The delegation also pointed to social and youth programming, noting that the Nigeria Jubilee Fellowship, implemented with UNDP, and funded by the EU, will expand to recruit a new cohort of 25,000 graduates for 12‑month professional placements.

He noted that digital Transformation Centres continue to support thousands of tech entrepreneurs, and that Nigeria ranks among the highest recipients in Africa for Erasmus Mundus scholarships.

Meanwhile, on trade and investment this year, he said the EU and Nigeria held their first Trade and Investment Dialogue, and have set up working groups to remove barriers and unlock untapped commercial potential.
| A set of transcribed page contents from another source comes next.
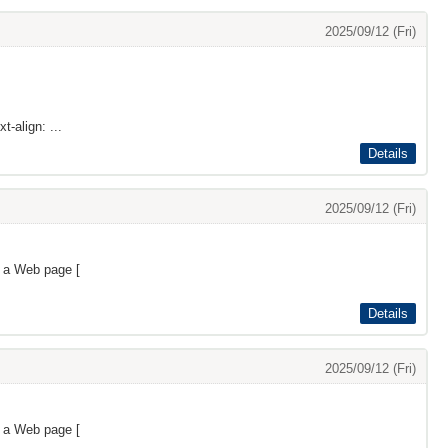
2025/09/12 (Fri)
t-align: ...
Details
2025/09/12 (Fri)
s a Web page [
Details
2025/09/12 (Fri)
s a Web page [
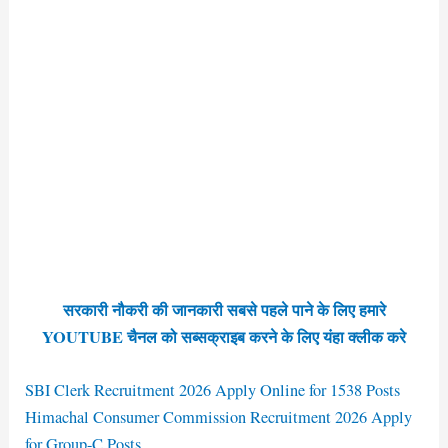
सरकारी नौकरी की जानकारी सबसे पहले पाने के लिए हमारे
YOUTUBE चैनल को सब्सक्राइब करने के लिए यंहा क्लीक करे
SBI Clerk Recruitment 2026 Apply Online for 1538 Posts
Himachal Consumer Commission Recruitment 2026 Apply
for Group-C Posts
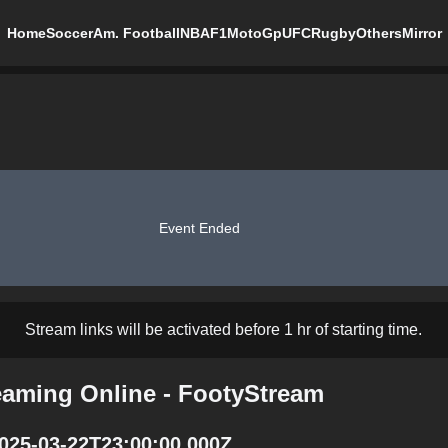
Home
Soccer
Am. Football
NBA
F1
MotoGp
UFC
Rugby
Others
Mirror
Event Ended
Stream links will be activated before 1 hr of starting time.
reaming Online - FootyStream
2025-03-22T23:00:00.000Z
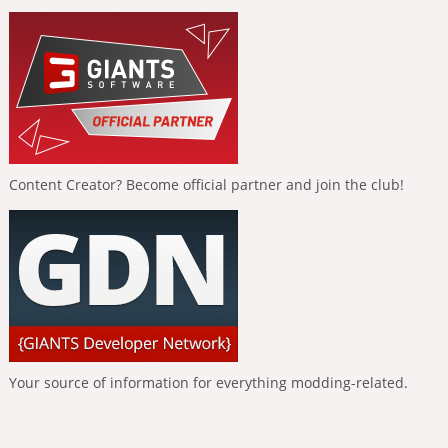
Content Creator? Become official partner and join the club!
Your source of information for everything modding-related.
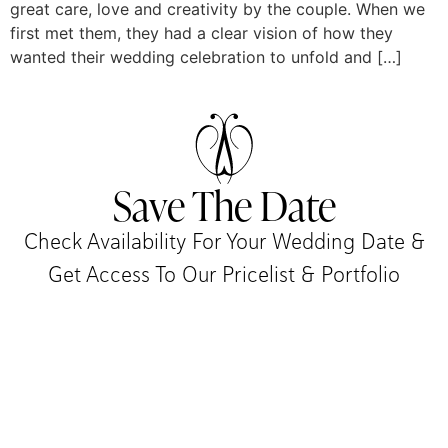
great care, love and creativity by the couple. When we
first met them, they had a clear vision of how they
wanted their wedding celebration to unfold and […]
Save The Date
Check Availability For Your Wedding Date &
Get Access To Our Pricelist & Portfolio​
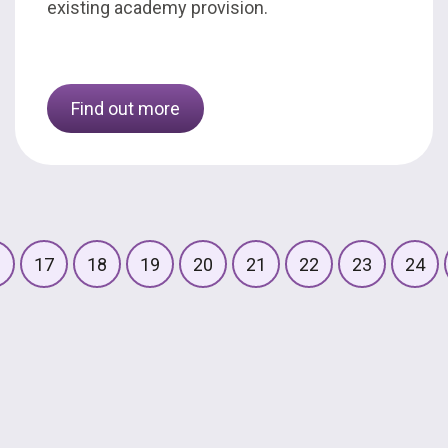
existing academy provision.
Find out more
6
17
18
19
20
21
22
23
24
According to the EU, Nigeria has an estimated $10 billion trade surplus with the bloc, and roughly one‑third of Nigeria’s foreign direct investment stock has come from EU sources when counted collectively.

“We are Nigeria’s first trading partner and first market for non‑oil exports,” the EU official told reporters, while noting that individual member states’ contributions are sometimes measured separately in statistics”, he said.
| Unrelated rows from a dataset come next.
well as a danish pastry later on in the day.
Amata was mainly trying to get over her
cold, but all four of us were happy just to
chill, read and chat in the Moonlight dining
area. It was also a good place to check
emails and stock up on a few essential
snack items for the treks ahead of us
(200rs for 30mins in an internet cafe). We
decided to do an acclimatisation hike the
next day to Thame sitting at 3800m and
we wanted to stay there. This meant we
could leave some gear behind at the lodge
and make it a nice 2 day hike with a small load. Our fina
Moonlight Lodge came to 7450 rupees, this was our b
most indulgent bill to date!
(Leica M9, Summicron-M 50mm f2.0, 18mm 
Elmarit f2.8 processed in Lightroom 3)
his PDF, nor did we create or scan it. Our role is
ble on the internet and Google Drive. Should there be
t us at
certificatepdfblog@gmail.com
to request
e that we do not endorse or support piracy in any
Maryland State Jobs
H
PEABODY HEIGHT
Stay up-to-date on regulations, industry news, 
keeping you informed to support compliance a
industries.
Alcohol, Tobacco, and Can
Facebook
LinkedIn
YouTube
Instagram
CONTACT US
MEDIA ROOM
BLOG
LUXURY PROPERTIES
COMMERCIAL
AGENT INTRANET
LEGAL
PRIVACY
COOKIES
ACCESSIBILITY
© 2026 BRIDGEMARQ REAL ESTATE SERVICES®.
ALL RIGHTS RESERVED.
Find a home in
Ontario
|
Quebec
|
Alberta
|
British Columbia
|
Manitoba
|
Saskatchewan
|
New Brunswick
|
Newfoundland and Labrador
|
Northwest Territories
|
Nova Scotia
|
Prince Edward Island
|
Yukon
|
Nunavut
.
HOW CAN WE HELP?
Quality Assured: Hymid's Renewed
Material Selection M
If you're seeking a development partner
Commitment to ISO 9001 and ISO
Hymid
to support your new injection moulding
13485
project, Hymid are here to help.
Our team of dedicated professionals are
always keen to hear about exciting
The briefing took place shortly after the EU‑African Union summit in Luanda (24–25 November), which EU diplomats described as a milestone, reaffirming support for multi-lateralism and the Global Gateway investment strategy.

The Ambassador further stated that, looking ahead to year 2026, the EU will prioritise a ministerial‑level EU‑Nigeria meeting, continued Global Gateway rollouts, and specific programmes including Support for the BRIDGE project with EU+EBRD backing to extend some 90,000 km of optical fibre across Nigeria, An €18 million programme with International IDEA to tackle sexual and gender‑based violence, with a focus on technology‑facilitated SGBV.

This will also include Peace, Security and Defence dialogue early in 2026 that can mobilise additional European Peace Facility funding, also, negotiations on a science, technology and innovation agreement after EU member States approved a negotiation mandate.

Also, steps toward a comprehensive migration and mobility partnership, including potential readmission arrangements, and a Team Europe business forum to spur trade and investment linked to Global Gateway priorities.

The EU delegation therefore underlined that security, humanitarian relief, democratic reforms, and economic opportunity are interlinked priorities, noting that they want Nigeria to thrive as a stable, democratic and prosperous neighbour.

They added that young people remain the prime target of many programmes.

Media and diplomatic attendees at the briefing included representatives from several EU member States active in Nigeria, among them are the Czech Republic, Sweden, Poland, Italy, Germany, Finland, France and Portugal.